Based on available data, the major therapeutic activity of soy appears to reside exclusively in the proteins, whereas the role of phytoestrogens appears to be minimal. Yet even now it is somewhat perplexing to note the frequent confusion between phytoestrogens and proteins as the major hypocholesterolemic components of soy based diets, even in highly reputed journals 148.

Phytoestrogens have yet to be proven as beneficial to health and their potential negative effects may not be acceptable in the absence of any clear benefit. Substantial effort and financial support has been given to studies aiming at elucidating the beneficial activities and mechanisms of action of phytoestrogens. For example the European Commission has financed several projects that have cost around 12 million euros to European citizens (for information see the CORDIS database at http://ica.cordis.lu/search/). Unfortunately these studies have produced very little published material in support of the health benefits of phytoestrogens.

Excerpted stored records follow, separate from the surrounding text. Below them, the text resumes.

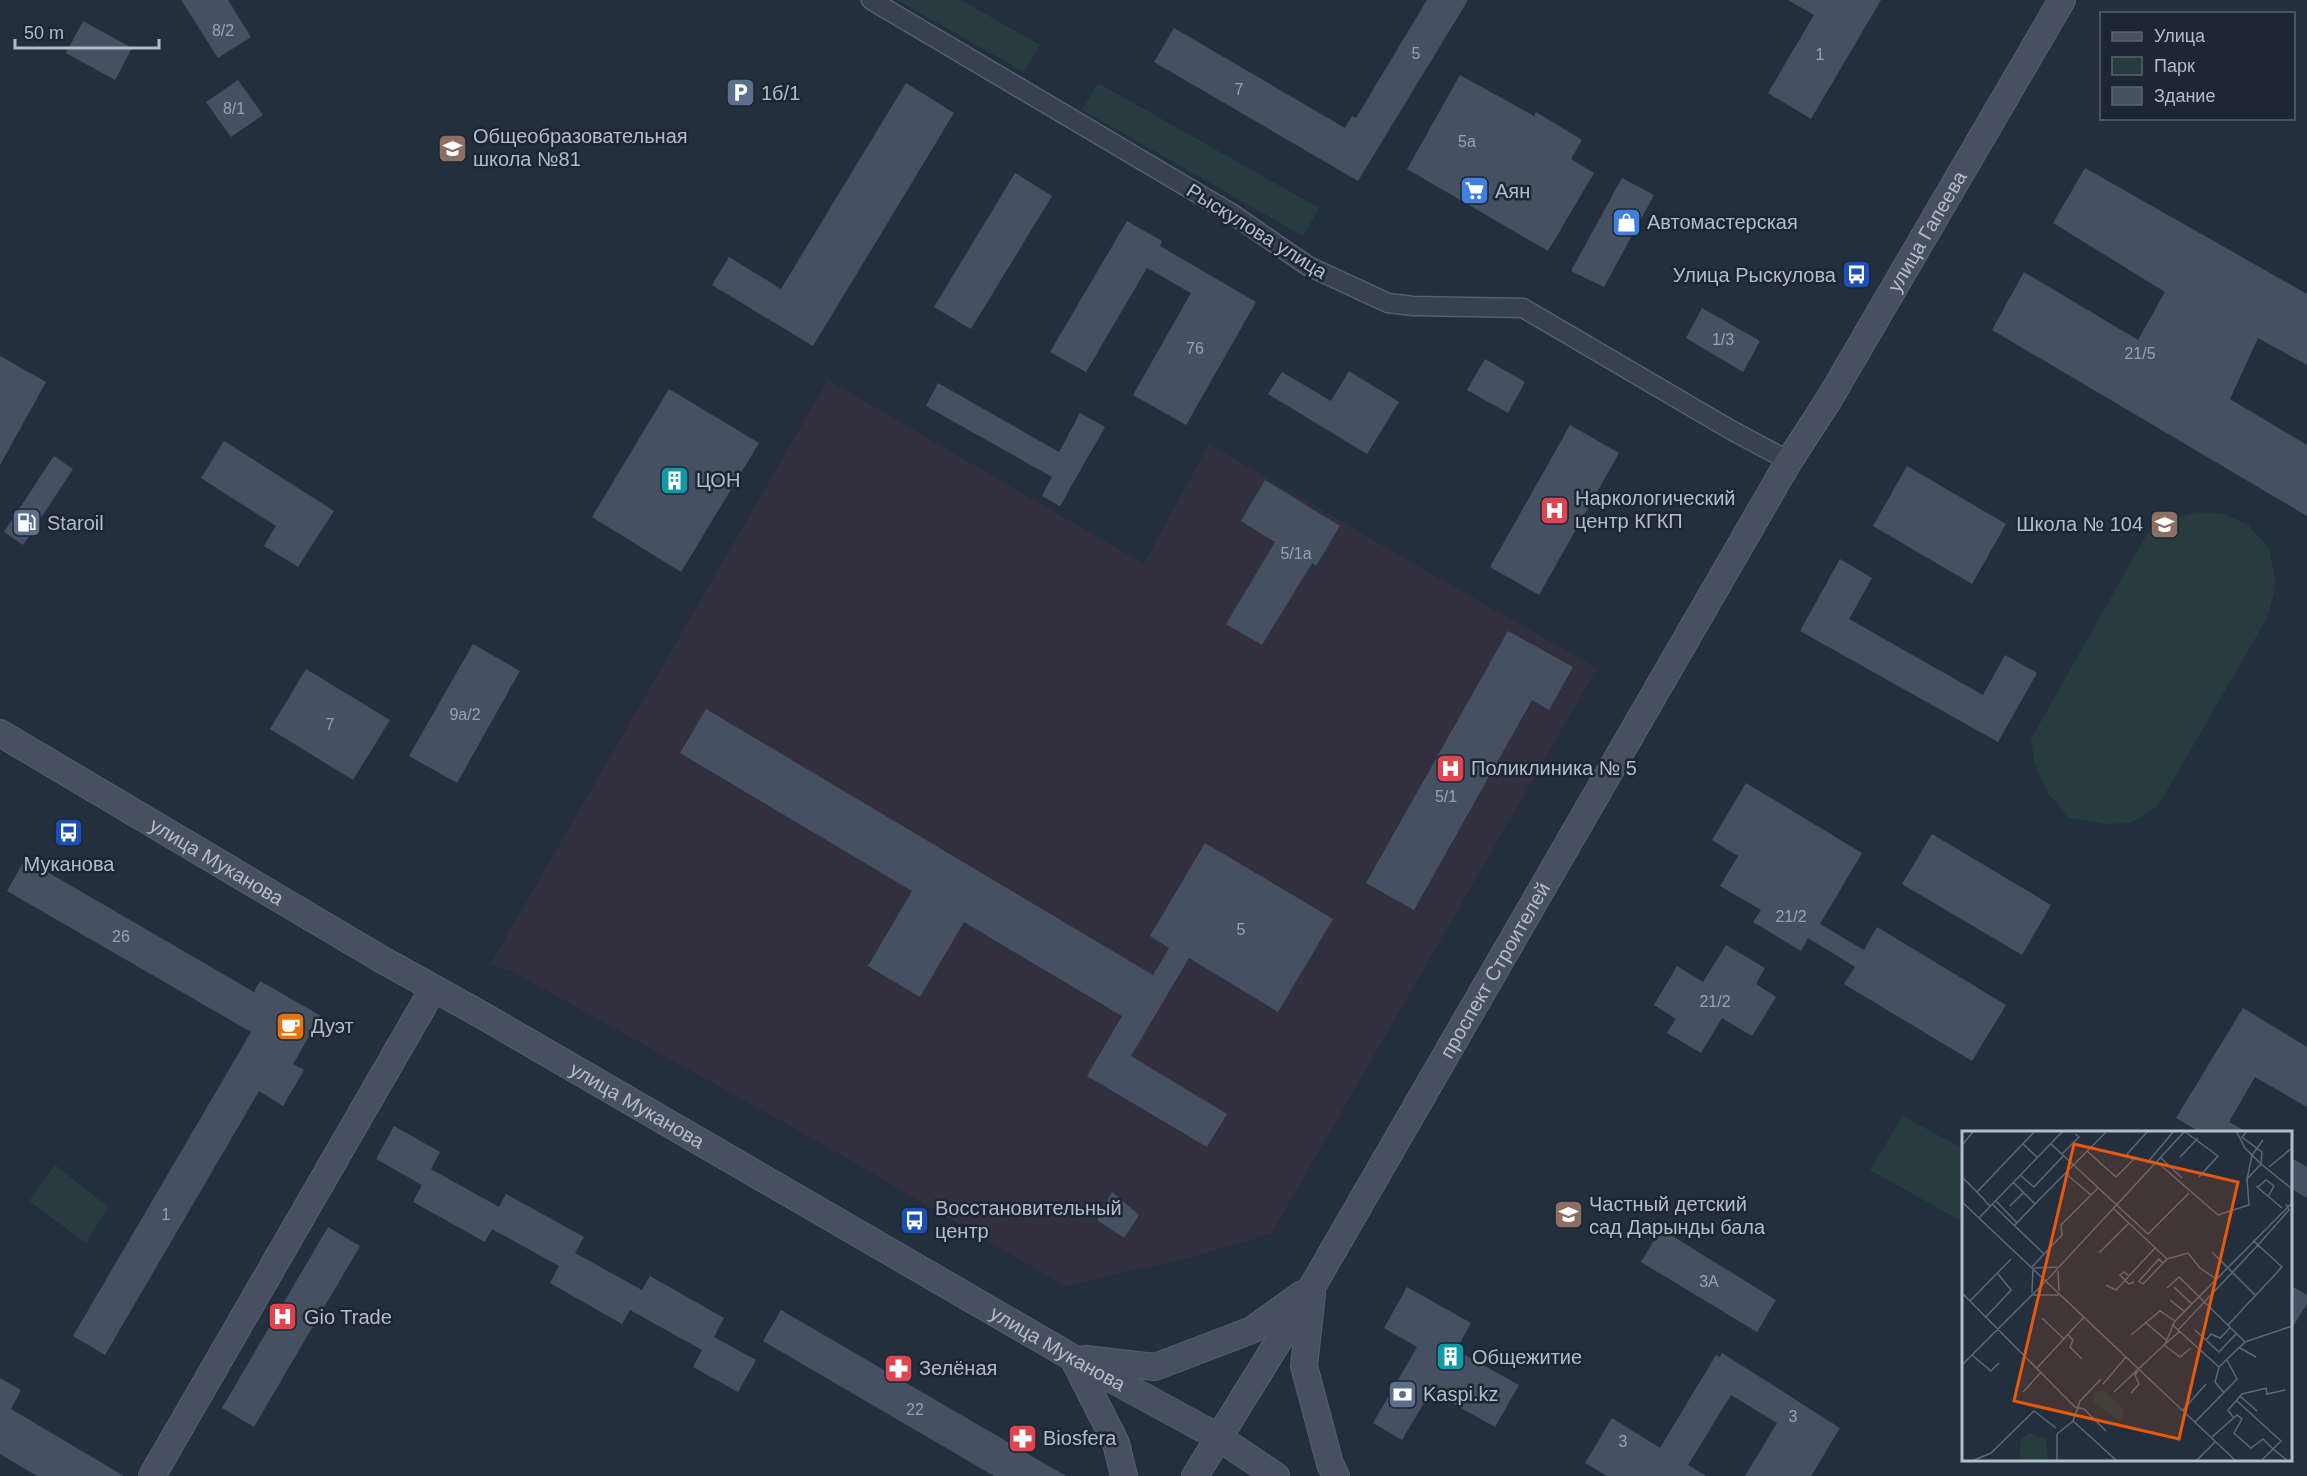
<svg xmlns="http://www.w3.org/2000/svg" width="2307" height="1476" font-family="Helvetica,sans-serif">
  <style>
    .medical { fill: #32303f }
    .green { fill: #263c3f }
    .building { fill: #455162 }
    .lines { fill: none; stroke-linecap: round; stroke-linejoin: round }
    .street-casing { stroke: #565f6c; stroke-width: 21 }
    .secondary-casing { stroke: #565f6c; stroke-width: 28 }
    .street { stroke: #38414e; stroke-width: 18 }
    .secondary { stroke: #465061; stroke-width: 26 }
    .labels { text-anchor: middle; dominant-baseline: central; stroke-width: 5; stroke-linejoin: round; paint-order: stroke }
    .number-label { font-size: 16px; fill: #98a1af }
    .poi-label { font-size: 20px; fill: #b4bcc9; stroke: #1d2633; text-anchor: start }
    .street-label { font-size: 20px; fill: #b4bcc9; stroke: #1d2633 }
    .inset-road { fill: none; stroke: #5e6776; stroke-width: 1.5 }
    .view { fill: #e8590c; fill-opacity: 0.15; stroke: #e8590c; stroke-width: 3 }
    .inset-edge { fill: none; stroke: #b4bcc9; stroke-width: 3 }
  </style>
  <rect width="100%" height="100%" fill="#242f3e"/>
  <polygon class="medical" points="828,380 1144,564 1209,444 1438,578 1597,668 1271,1234 1184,1259 1065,1286 819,1142 510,970 490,965"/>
  <g class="green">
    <polygon points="897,0 961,0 1040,45 1024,72"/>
    <polygon points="1098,83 1319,208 1303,236 1082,110"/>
    <polygon points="2197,512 2225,514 2248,525 2269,548 2276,586 2267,618 2158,806 2131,823 2104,824 2069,818 2048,793 2035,764 2031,739 2147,534 2166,521"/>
    <polygon points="1903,1116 1963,1149 1964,1216 1961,1221 1870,1170"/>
    <polygon points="55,1165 108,1207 86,1243 29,1201"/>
  </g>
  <g class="building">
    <polygon points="181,0 228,0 251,37 218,58"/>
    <polygon points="1427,0 1468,0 1358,181 1154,62 1174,28 1345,128 1352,116 1356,118"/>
    <polygon points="1788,0 1881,0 1811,119 1768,93 1814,15"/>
    <polygon points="83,21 132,48 115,80 66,53"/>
    <polygon points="1460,75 1534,116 1536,112 1582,140 1571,159 1594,173 1548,251 1407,169"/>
    <polygon points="238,80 263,115 231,137 206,102"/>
    <polygon points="906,83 954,113 813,346 712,285 729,257 781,289"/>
    <polygon points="2085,168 2307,294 2307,365 2258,338 2230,399 2307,445 2307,516 1992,330 2024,272 2138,340 2165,292 2053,223"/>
    <polygon points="1015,173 1052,196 971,329 934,307"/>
    <polygon points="1622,178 1654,195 1604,287 1571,271"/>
    <polygon points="1127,221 1162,241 1160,246 1256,302 1186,425 1133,395 1191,293 1147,268 1086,372 1050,352"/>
    <polygon points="1702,308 1760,341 1743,372 1686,338"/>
    <polygon points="0,356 46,382 0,465"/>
    <polygon points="1485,359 1525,382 1508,413 1467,390"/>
    <polygon points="1349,371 1399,402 1367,454 1268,394 1282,372 1331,401"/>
    <polygon points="938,383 1059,452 1080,413 1105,427 1060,506 1042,496 1052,477 926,406"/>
    <polygon points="669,389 759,443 681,572 592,517"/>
    <polygon points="1570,425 1619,453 1539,595 1490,567"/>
    <polygon points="224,441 334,511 298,567 264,546 276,526 201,478"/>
    <polygon points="54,456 73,469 23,545 4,532"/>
    <polygon points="1907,466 2006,524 1972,584 1873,526"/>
    <polygon points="1265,480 1340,526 1316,566 1312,563 1262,645 1226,624 1275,542 1241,521"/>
    <polygon points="1840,559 1872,578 1849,619 1983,695 2005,655 2037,673 1998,742 1800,631"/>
    <polygon points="1508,631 1573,667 1549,710 1532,700 1414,910 1366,883"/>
    <polygon points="473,644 520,671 457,783 409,756"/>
    <polygon points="306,669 390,720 353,780 270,729"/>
    <polygon points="706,709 1153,975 1169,948 1150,936 1205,843 1333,919 1278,1012 1189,958 1131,1056 1227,1114 1207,1147 1087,1076 1122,1016 964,922 920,997 868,966 912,891 680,753"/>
    <polygon points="1746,783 1862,853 1820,924 1864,950 1877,927 2006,1005 1972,1061 1844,984 1855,967 1808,938 1801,951 1753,922 1761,910 1720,886 1738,856 1712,840"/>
    <polygon points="1932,834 2051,905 2022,955 1902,884"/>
    <polygon points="25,859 254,992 260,981 321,1016 293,1064 304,1070 283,1106 259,1091 105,1355 73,1336 251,1032 7,891"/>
    <polygon points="1726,945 1765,968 1756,984 1776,997 1752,1036 1722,1018 1701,1053 1667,1033 1676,1019 1654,1005 1677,966 1703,982"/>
    <polygon points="2243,1008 2307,1047 2307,1107 2255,1077 2229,1122 2247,1132 2200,1132 2176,1118"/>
    <polygon points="394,1126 440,1152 431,1169 499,1207 506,1194 584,1237 575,1253 642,1290 650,1276 724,1318 714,1337 756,1360 738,1392 693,1367 702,1350 630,1310 622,1324 550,1283 559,1266 492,1229 485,1242 413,1202 422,1185 376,1159"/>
    <polygon points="2290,1157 2307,1167 2307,1198 2290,1188"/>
    <polygon points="1112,1192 1139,1215 1124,1238 1097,1220"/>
    <polygon points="328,1227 360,1246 254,1427 222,1408"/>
    <polygon points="1661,1229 1776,1300 1757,1332 1641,1262"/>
    <polygon points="2290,1285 2307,1295 2307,1304 2290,1331"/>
    <polygon points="1407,1287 1471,1323 1456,1350 1519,1385 1495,1427 1431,1391 1402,1440 1373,1423 1417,1347 1384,1328"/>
    <polygon points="781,1310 1066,1476 994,1476 763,1341"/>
    <polygon points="1722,1353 1840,1428 1811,1476 1745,1476 1777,1423 1731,1395 1688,1465 1706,1476 1607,1476 1585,1463 1612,1418 1660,1448 1716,1355 1720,1357"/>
    <polygon points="0,1378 21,1390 11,1409 124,1476 37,1476 0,1454"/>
  </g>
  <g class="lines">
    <defs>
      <polyline id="street" points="871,0 1231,213 1308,266 1388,303 1413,306 1523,308 1731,430 1789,461"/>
      <g id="secondary">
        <path id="s1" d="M0,733L381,959L480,1014L1073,1358L1218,1437L1276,1476"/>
        <polyline points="1312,1294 1304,1366 1330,1464 1336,1476"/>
        <polyline points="1073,1358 1116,1443 1124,1476"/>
        <polyline points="1085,1359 1155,1367 1252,1330 1302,1294"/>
        <polyline points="152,1476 433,989"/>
        <path id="s2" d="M1195,1476L1312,1287L1789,461L1828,401L2062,0"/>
      </g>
    </defs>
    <use href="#street" class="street-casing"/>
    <use href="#secondary" class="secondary-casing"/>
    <use href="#street" class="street"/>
    <use href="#secondary" class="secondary"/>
  </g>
  <defs>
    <symbol id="parking-square" viewBox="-11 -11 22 22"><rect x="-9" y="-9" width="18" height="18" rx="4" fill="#5c6f8a" stroke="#1d2633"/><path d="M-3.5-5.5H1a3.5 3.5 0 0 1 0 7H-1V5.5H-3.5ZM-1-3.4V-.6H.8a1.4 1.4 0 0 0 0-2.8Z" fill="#fff"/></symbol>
    <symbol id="school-square" viewBox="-11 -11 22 22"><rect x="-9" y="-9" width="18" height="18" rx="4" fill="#8d6e63" stroke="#1d2633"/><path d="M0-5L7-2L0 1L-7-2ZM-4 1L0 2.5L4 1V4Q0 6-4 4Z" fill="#fff"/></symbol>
    <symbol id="supermarket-square" viewBox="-11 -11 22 22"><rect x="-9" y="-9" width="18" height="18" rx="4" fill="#3f7fe0" stroke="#1d2633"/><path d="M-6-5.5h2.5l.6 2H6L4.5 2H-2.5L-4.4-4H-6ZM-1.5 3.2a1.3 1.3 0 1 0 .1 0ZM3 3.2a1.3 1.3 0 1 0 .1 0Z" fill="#fff"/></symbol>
    <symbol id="shop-square" viewBox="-11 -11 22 22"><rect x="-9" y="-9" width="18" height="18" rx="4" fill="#3f7fe0" stroke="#1d2633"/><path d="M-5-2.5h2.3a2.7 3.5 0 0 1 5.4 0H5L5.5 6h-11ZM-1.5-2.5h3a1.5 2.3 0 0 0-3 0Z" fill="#fff"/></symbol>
    <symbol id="bus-square" viewBox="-11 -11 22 22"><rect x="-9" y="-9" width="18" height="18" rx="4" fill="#1a4fb4" stroke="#1d2633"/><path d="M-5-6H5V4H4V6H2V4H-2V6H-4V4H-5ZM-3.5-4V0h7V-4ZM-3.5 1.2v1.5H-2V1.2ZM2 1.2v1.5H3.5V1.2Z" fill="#fff"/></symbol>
    <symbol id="building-square" viewBox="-11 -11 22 22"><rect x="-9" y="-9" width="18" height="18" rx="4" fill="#0f9aa8" stroke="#1d2633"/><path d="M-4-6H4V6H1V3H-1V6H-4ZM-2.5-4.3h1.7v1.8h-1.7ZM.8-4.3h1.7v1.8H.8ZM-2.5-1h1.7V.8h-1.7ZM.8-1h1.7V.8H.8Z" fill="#fff"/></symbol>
    <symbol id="hospital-square" viewBox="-11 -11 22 22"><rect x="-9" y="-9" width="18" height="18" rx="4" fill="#e0444e" stroke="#1d2633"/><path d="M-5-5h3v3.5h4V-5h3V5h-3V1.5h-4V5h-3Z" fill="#fff"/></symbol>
    <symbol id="fuel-square" viewBox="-11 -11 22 22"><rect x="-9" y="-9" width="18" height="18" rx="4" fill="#5c6f8a" stroke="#1d2633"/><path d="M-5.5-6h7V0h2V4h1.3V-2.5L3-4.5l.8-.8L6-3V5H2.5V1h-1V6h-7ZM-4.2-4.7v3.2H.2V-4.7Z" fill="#fff"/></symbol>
    <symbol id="cafe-square" viewBox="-11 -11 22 22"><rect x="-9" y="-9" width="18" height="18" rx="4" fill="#e8710a" stroke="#1d2633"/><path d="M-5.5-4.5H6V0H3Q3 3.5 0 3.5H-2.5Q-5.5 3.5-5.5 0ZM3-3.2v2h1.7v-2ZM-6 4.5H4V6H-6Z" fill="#fff"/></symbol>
    <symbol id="pharmacy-square" viewBox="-11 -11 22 22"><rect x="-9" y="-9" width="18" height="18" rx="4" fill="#e0444e" stroke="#1d2633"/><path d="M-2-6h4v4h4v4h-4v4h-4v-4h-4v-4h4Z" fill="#fff"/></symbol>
    <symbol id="bank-square" viewBox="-11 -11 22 22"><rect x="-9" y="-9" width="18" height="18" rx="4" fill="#5c6f8a" stroke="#1d2633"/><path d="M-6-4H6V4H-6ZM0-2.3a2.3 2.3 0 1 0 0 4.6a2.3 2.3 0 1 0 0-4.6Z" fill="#fff"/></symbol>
  </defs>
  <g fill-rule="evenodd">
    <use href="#parking-square" x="724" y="76" width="33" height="33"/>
    <use href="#school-square" x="436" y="132" width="33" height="33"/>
    <use href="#supermarket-square" x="1458" y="174" width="33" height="33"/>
    <use href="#shop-square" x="1610" y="206" width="33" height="33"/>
    <use href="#bus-square" x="1840" y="258" width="33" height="33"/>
    <use href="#building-square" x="658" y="464" width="33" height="33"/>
    <use href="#hospital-square" x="1538" y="494" width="33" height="33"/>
    <use href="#fuel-square" x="10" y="506" width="33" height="33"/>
    <use href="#school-square" x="2148" y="508" width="33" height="33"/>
    <use href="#hospital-square" x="1434" y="752" width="33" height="33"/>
    <use href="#bus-square" x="52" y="816" width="33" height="33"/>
    <use href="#cafe-square" x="274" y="1010" width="33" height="33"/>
    <use href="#school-square" x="1552" y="1198" width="33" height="33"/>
    <use href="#bus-square" x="898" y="1204" width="33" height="33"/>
    <use href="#hospital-square" x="266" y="1300" width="33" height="33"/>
    <use href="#building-square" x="1434" y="1340" width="33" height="33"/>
    <use href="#pharmacy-square" x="882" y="1352" width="33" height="33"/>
    <use href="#bank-square" x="1386" y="1378" width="33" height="33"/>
    <use href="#pharmacy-square" x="1006" y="1422" width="33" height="33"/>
  </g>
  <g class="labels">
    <g class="number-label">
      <text x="223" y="30">8/2</text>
      <text x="1416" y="53">5</text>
      <text x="1820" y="54">1</text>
      <text x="1239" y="89">7</text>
      <text x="234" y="108">8/1</text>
      <text x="1467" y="141">5а</text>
      <text x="1723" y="339">1/3</text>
      <text x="1195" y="348">76</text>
      <text x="2140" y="353">21/5</text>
      <text x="1296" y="553">5/1а</text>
      <text x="465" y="714">9а/2</text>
      <text x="330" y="724">7</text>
      <text x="1446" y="796">5/1</text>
      <text x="1791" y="916">21/2</text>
      <text x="1241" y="929">5</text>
      <text x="121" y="936">26</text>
      <text x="1715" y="1001">21/2</text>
      <text x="166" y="1214">1</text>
      <text x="1709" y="1281">3А</text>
      <text x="915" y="1409">22</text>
      <text x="1793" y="1416">3</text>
      <text x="1623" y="1441">3</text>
    </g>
    <g class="poi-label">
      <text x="761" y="93">1б/1</text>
      <text x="473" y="136">Общеобразовательная<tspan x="473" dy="23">школа №81</tspan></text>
      <text x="1495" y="191">Аян</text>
      <text x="1647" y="222">Автомастерская</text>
      <text x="1836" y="275" text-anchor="end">Улица Рыскулова</text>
      <text x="696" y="480">ЦОН</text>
      <text x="1575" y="498">Наркологический<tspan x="1575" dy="23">центр КГКП</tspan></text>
      <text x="47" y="523">Staroil</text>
      <text x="2143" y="524" text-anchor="end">Школа № 104</text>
      <text x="1471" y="768">Поликлиника № 5</text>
      <text x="69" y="864" text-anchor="middle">Муканова</text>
      <text x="311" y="1026">Дуэт</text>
      <text x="1589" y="1204">Частный детский<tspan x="1589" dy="23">сад Дарынды бала</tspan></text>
      <text x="935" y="1208">Восстановительный<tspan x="935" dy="23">центр</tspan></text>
      <text x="304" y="1317">Gio Trade</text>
      <text x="1472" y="1357">Общежитие</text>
      <text x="919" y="1368">Зелёная</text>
      <text x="1423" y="1394">Kaspi.kz</text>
      <text x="1043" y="1438">Biosfera</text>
    </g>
    <g class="street-label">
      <text transform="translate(1257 231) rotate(32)">Рыскулова улица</text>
      <text stroke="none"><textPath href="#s2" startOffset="1444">улица Гапеева</textPath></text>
      <text stroke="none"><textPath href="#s1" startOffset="252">улица Муканова</textPath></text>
      <text stroke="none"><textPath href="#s2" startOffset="588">проспект Строителей</textPath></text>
      <text stroke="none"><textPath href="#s1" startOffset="738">улица Муканова</textPath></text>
      <text stroke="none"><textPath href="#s1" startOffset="1224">улица Муканова</textPath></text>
    </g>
  </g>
  <g transform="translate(1962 1131)">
    <rect width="330" height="330" fill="#242f3e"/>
    <path d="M141,259L161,277V286L157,290L131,271L132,261ZM67,302L84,308L86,330H57L59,308Z" fill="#263c3f"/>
    <path class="inset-road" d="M222,0L256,25L237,46M274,0L283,17L299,33L285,48L290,24L301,9M285,0L280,6L300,21L299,33L330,58M61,13L75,26M89,13L186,103L227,62M0,14L12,0M125,20L154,46L171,29L165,23L186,0M100,23L117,6L113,3M218,26L236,7M199,27L220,47M195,31L256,84L287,74L285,48M185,32L212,0M307,36L330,17M103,42L129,64M58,44L72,56L102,24M0,46L15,61M51,51L73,73L52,95M294,55L320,77M296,56L304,49L312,55L306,66M33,69L55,92M0,71L274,330M30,73L82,123L70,136M73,73L145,0M28,75L15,61L73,0M48,75L62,61M152,78L205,128L226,122L238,137L254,148M17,87L101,0M250,121L294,165M137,122L167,92M82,123L100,104L99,94L136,57M201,132L197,128L177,150L181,153L205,128M72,137L95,136M96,140L97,160M167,145L162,141L158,144L167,153L172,151M144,154L154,159L193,117M212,156L230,173M205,157L217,146L283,211L257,236L216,199M0,162L113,276L122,278L144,300M70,162L71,137M71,164H97M208,169L223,181M8,170L49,128M23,187L49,159L36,143M80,187L102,208M183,191L204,209M210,193L216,199L296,114L291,109M266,194L320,136L296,114L327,79L324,73M233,199L257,221L274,203M106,204L111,209L108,216L120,228M169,204L198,180L213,190M244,209L249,203L258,207L268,197M283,211L330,195M203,213L218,200M202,214L218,226L229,217M278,217L294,226M10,224L29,240L37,232M0,234L84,150L223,0M257,236L253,251L262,262M75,237L122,186M141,253L164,226M304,257L305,263L323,259M61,261L79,241M152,261L203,213L213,190L330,72M169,262L177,253L173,244L176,240M278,265L295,280M221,279L244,253M271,286L266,279L280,263L305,257M111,290L155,330M233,291L275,248L265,229M95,303L111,290L118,270L139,248M95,303V330M250,306L275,284L280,288L272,302L289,317L301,308L311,318L319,310L274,269M10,330L29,322L72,280L94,297M234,330L254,310M299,330L311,318L326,330"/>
    <path class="view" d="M112,13L276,51L217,308L52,270Z"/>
    <rect width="330" height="330" class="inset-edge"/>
  </g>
  <rect x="2100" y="12" width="195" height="108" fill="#1d2633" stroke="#59626f" stroke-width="1.5"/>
  <rect x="2112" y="32" width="30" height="9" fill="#465061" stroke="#59626f" stroke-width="1.5"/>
  <text x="2154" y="42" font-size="18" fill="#b4bcc9">Улица</text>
  <rect x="2112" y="57" width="30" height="18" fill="#263c3f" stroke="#59626f" stroke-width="1.5"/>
  <text x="2154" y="72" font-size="18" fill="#b4bcc9">Парк</text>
  <rect x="2112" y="87" width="30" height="18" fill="#455162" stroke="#59626f" stroke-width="1.5"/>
  <text x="2154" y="102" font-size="18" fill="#b4bcc9">Здание</text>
  <path d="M15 39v9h144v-9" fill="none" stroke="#b4bcc9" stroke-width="3"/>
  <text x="24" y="39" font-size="18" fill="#b4bcc9" stroke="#1d2633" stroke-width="4.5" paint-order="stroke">50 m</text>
</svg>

At present soy still appears to have great potential for treatment in a variety of conditions and the US FDA claim for CVD protection remains well supported. However, it is clear that the benefit of soy intake resides essentially in the protein itself, whereas phytoestrogens provide little if any additional benefit. From a practical point of view, promotion of the cultivation of soybean varieties with low phytoestrogen contents for manufacturing human food products is warranted. In addition the efficacy of using other legumes 149 characterized by much lower phytoestrogen contents, such as peas, beans, chickpeas or lupin 61, 150, 151, as sources of food ingredients and nutraceuticals for the prevention of cardiovascular disease is worthy of further investigation. The phytoestrogen tale may be essentially over.